When we first meet Jennifer Stowell, she has more than a little back story: She’s coming home to New York after running off to Hawaii for an extended vacation, escaping a scandal at home that had placed her in the arms of a prominent surgeon in his apartment after midnight, which had been captured on film by newspaper reporters and the doctor’s wife. While on that vacation, she had gotten chummy with Dr. Brian Craig—so chummy that the doctor had actually proposed marriage.
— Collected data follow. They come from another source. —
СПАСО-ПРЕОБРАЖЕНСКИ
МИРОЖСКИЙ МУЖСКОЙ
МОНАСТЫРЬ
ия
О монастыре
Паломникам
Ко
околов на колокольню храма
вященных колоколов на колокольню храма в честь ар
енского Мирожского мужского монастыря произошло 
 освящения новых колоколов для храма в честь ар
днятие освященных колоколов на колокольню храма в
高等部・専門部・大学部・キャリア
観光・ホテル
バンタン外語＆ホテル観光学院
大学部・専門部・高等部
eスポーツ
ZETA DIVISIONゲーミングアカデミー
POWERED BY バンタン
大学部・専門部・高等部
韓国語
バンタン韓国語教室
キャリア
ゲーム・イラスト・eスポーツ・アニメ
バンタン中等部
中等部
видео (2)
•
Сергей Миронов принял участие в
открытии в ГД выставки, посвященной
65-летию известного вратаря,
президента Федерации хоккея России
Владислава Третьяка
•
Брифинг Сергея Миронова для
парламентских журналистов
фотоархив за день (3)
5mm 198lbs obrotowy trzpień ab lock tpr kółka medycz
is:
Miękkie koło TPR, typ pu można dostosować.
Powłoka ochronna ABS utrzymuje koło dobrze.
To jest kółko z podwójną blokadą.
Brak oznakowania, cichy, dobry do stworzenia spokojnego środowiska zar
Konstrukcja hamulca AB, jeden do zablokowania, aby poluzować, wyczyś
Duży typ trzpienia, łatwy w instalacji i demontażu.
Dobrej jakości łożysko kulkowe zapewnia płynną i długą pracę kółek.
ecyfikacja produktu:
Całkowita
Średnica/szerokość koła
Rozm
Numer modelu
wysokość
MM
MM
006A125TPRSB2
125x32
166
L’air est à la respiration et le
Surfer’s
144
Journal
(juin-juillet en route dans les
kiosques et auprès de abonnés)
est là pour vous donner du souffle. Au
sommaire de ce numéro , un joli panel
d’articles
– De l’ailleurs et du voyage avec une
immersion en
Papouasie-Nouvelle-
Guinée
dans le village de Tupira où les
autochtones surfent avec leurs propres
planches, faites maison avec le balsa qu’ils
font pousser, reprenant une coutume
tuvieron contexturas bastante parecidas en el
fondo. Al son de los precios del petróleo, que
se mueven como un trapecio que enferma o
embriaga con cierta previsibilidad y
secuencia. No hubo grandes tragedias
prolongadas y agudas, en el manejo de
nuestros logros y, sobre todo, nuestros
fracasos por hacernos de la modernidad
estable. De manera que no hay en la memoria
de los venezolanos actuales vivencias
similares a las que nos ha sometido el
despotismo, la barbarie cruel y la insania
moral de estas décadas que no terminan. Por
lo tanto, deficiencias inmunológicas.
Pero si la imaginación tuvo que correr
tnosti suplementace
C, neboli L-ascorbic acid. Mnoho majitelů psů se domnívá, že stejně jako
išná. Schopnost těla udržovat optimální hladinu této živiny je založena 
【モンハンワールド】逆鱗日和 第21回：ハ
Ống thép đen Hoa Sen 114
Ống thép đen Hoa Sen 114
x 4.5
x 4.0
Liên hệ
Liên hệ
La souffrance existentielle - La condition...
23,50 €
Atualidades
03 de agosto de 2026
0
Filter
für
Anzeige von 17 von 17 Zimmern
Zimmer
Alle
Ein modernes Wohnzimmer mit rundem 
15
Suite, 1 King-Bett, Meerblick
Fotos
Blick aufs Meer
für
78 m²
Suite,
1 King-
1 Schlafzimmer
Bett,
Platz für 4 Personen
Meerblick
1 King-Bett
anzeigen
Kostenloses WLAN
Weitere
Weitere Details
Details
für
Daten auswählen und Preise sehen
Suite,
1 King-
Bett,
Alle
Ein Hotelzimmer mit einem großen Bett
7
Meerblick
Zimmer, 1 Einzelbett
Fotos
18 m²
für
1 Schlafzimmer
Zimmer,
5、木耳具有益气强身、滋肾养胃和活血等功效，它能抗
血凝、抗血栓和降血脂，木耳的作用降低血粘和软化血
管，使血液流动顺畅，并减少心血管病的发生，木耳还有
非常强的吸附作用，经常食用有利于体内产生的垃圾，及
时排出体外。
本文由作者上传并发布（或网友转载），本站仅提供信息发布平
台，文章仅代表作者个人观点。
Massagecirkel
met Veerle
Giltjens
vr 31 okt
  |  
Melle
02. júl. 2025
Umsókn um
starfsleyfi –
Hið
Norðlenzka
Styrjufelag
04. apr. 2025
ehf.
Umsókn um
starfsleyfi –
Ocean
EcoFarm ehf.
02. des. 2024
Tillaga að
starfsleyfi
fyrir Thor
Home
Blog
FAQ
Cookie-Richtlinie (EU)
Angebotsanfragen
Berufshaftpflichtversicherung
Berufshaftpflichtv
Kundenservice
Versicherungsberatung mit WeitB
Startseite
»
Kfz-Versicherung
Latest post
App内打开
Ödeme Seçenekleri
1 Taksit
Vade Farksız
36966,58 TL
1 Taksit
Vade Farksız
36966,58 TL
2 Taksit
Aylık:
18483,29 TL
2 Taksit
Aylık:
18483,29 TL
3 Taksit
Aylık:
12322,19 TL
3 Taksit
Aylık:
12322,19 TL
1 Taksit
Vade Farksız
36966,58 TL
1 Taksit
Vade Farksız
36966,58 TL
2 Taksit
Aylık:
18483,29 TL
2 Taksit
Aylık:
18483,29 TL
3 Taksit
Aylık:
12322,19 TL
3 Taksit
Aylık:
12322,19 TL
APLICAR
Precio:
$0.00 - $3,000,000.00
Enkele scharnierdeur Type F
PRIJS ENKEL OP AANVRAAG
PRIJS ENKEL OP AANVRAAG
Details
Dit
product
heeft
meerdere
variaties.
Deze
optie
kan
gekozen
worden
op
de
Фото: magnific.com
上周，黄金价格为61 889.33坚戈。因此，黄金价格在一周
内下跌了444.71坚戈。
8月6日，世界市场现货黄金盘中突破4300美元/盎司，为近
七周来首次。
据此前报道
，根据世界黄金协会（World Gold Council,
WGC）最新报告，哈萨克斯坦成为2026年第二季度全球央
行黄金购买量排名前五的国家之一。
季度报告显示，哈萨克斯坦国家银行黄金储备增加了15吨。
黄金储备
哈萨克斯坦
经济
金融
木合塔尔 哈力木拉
But since she had told him nothing of her career or her shame, she’d felt obliged to leave him an insulting note and flee the islands, because being associated with her would have ruined his career, too.
 
But darned the guy, he follows her home and insists that she loves him and must marry him. She alternates between clinging tightly to him one minute and then to her belief that his association with her would ruin him, and does her best to fight him off with one lie after another, including the story that she actually was involved with Dr. Phil Grocer, and that they are planning on getting married when the dust has settled on his divorce.
 
You know that eventually the truth will out, as does the real story of how and why it was that Jennifer was lured to Dr. Grocer’s apartment, which not even Jennifer knows. In the intervening pages, Jennifer’s incessant insistence that she cannot marry Brian—as well as Brian’s almost-stalkerlike determination that she must—would be far more than the slight annoyance they are in the hands of the masterful Webb. The mystery, once revealed, is not simplistic or stupid, as some secrets are (see Nurse of the North Woods), but it’s not so complicated as to be unintelligible. In the meantime, the writing is smart (“This isn’t a place for tender confidences”) and even, dare I say, poetic (“A construction crew alongside the tracks were stripped to underwear above their belts, and their beef and muscle had begun to turn golden in prophecy of summer’s mahogany stain”). The characters are vivid and thoroughly enjoyable (well, Jennifer’s constant worrying does drag her down a bit), especially Brian, who has a tendency toward the bon mot, and the peripheral femme fatale character, the doctor’s publicist. The only thing that mars this story is not even the writer’s fault: Jennifer’s conviction that her disgrace will ruin Brian’s life just does not translate to modern times and so feels quite silly, especially since the book’s central problem hinges on it. Beyond that, however, this book is a delightful romp, and further cements Mr. Webb’s standing as one of the top five nurse novelists of all time.